Where did spiders get their venom?

The vast variety of toxins found in the venom of modern-day spiders evolved from a single small protein around 375 million years ago.

An orb-weaver spider from India. Image credit: Dr Kartik Sunagar (CC BY 4.0)

The majority of spiders rely on their venom to defend themselves, to hunt, or both. Armed with this formidable weapon, they have managed to conquer every continent besides Antarctica since they first emerged about 495 million years ago.

A closer look at spider venoms hints at an intriguing evolutionary history which has been rarely examined so far. The venom of other animals, such as snakes or scorpions, is usually formed of a wide range of unrelated toxins; in contrast, spiders rely on a single class of proteins, known as disulfide-rich peptides, to create their deadly venom cocktail. This family of molecules is impressively diverse, with each peptide having a distinct structure and mode of action. Its origins, however, have remained elusive.

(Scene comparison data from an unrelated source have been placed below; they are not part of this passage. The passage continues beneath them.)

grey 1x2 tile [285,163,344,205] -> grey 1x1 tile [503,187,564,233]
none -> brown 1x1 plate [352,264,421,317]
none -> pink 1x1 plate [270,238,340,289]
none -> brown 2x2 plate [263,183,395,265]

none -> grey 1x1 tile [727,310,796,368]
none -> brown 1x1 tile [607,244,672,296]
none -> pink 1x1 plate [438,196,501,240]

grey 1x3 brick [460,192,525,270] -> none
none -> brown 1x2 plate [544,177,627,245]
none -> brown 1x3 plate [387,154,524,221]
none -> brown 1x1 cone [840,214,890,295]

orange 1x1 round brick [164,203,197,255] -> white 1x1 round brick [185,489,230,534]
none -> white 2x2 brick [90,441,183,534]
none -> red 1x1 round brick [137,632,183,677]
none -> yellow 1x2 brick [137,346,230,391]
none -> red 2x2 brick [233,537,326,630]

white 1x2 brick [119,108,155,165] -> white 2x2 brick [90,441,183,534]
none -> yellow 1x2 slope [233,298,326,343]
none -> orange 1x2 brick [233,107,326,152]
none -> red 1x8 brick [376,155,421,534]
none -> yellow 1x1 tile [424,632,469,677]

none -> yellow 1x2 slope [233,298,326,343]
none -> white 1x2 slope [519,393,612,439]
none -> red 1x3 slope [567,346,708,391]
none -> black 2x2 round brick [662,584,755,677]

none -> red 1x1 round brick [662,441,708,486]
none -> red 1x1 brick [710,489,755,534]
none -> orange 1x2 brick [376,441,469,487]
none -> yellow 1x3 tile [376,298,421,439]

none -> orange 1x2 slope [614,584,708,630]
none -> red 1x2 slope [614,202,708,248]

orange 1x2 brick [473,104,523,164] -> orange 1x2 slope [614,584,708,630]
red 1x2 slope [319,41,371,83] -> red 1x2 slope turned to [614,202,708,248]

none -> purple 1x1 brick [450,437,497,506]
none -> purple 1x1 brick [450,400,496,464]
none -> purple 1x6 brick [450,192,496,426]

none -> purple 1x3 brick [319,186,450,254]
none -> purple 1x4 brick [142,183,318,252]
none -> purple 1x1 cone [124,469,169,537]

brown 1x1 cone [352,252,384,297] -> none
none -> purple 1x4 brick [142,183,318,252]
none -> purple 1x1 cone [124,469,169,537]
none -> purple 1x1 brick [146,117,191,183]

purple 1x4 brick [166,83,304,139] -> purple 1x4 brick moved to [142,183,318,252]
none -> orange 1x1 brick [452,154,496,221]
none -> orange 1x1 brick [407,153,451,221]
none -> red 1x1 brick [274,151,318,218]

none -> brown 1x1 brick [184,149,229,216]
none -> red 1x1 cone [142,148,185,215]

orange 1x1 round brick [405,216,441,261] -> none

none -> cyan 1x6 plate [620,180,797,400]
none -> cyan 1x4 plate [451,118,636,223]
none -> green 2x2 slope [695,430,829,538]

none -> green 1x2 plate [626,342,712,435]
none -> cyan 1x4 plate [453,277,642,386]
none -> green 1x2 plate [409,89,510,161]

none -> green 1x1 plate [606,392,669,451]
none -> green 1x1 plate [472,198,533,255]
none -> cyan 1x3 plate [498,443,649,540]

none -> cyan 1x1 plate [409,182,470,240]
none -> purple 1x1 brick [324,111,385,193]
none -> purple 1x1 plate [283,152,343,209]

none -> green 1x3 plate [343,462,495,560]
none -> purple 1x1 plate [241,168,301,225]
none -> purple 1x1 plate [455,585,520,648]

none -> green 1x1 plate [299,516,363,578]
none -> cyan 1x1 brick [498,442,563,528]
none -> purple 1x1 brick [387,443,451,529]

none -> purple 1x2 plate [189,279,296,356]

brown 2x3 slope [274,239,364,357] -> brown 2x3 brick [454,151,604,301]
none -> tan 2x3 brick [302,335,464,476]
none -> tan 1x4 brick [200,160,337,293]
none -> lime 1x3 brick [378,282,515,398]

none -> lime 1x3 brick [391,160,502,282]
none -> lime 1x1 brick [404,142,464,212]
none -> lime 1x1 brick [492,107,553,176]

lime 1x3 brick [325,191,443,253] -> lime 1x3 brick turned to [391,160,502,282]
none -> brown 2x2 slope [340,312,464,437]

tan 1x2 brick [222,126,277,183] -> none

To fill this knowledge gap, Shaikh and Sunagar scanned the sequences of all disulfide-rich peptides generated to date, bringing together a dataset that includes 60% of all modern-day spiders. The analyses allowed the identification of 78 new superfamilies of spider toxins. They also revealed that all existing peptides originate from a single molecule, which Shaikh and Sunagar named after the powerful Hindu goddess Adi Shakti. This ancestral toxin was present 375 million years ago in the last common ancestor of modern-day spiders.

The work also highlighted that disulfide-rich peptides evolved under different pressures in various groups of spiders; this may be because some species primarily use their venom for hunting, and others for defence. While the ‘hunters’ may need to constantly acquire toxins with new roles and structures to keep their edge over their prey, those that rely on venom to protect themselves may instead benefit from relying on tried-and-tested toxins useful against a range of infrequent predators. Finally, the analyses revealed that the disulphide-rich peptides of Mygalomorphae tarantulas, which form one of the three major groups of spiders, are much more diverse than the related toxins in other spiders. The underlying reason for this difference is still unclear.

Several life-saving drugs currently on the market are based on toxins first identified in the venoms of snakes, cone sails or lizards. Similar discoveries could be unlocked by better understanding the range of deadly molecules used by spiders, and how these came to be.